Павел Шатров читал все, что было дозволено, и пристрастие к чтению могло бы однажды погубить его навсегда. Он пленился описанным в одной книжке героическим подвигом рядового Архива Осипова, который взорвал пороховой погреб перед лицом наседавшего неприятеля[1]. Архип Осипов преждевременно угасил и без того короткую жизнь, память о которой, если верить книжке, постоянно теплилась в солдатских сердцах.
На одном из тактических учений батальона Павел Шатров повторил опыт Архипа, но его опыт оказался менее удачным. На означенном батальонном тактическом учении четвертая рота имела задание по обороне военного городка, и когда мнимый противник наседал, Павел Шатров, проявив собственную инициативу, побежал к пороховому погребу: вместо факела он держал в руках зажженный пук соломы.

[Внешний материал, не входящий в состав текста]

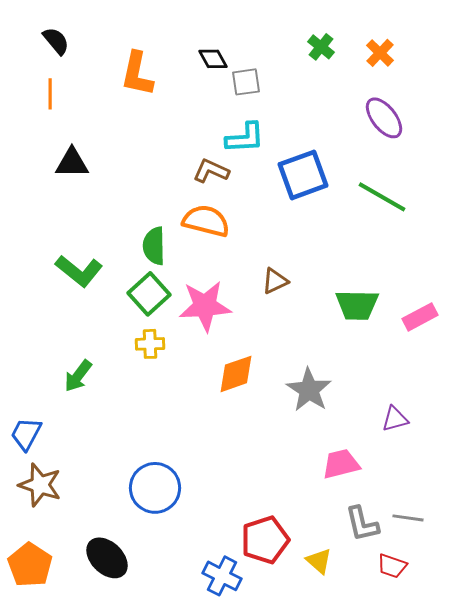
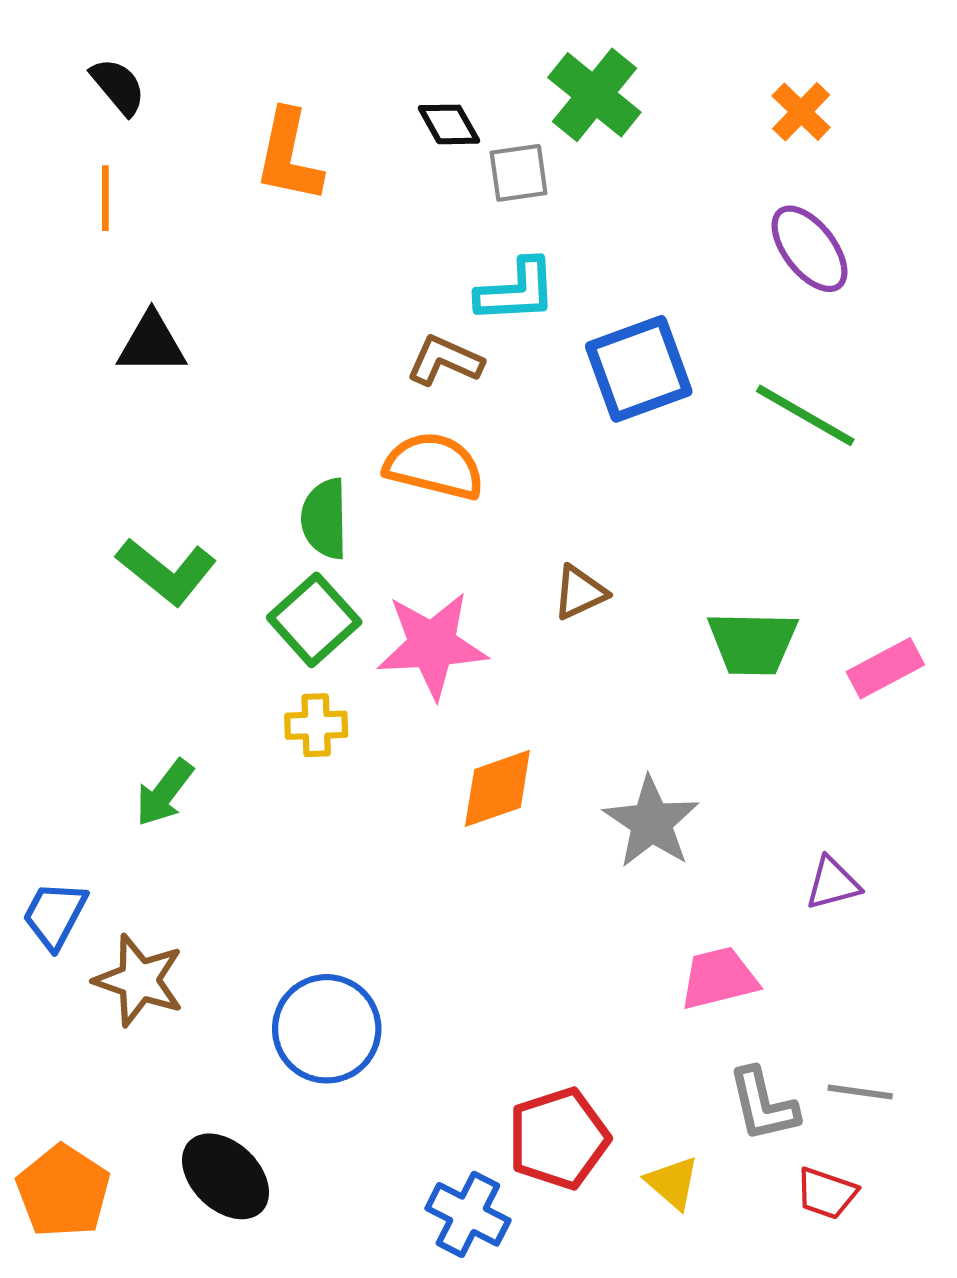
green cross: (321, 47) -> (594, 95), moved, size x1.6
brown star: (40, 485) -> (139, 980), moved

Часовой, стоявший у порохового погреба, после троекратного окрика, выстрелил, и целеустремление Павла Шатрова было приостановлено.
Старший штаб-офицер полка, полковник Влащевский, наблюдавший за тактическим учением батальона, поспешил прибыть на место происшествия. Все нижние чины, а равным образом и господа офицеры, ожидали грозы: полковник был дерзок на руку и не скуп на слова отменного солдатского мата.
Он подошел к Павлу Шатрову, приказал ему повернуться кругом и собственноручно поправил хлястик солдатской шинели, заложив за оный кожаный пояс.
Павел Шатров мелко дрожал, но безмолвствовал, а полковник, повернув рядового кругом вторично, к удивлению всех ласково потрогал пальцами его подбородок.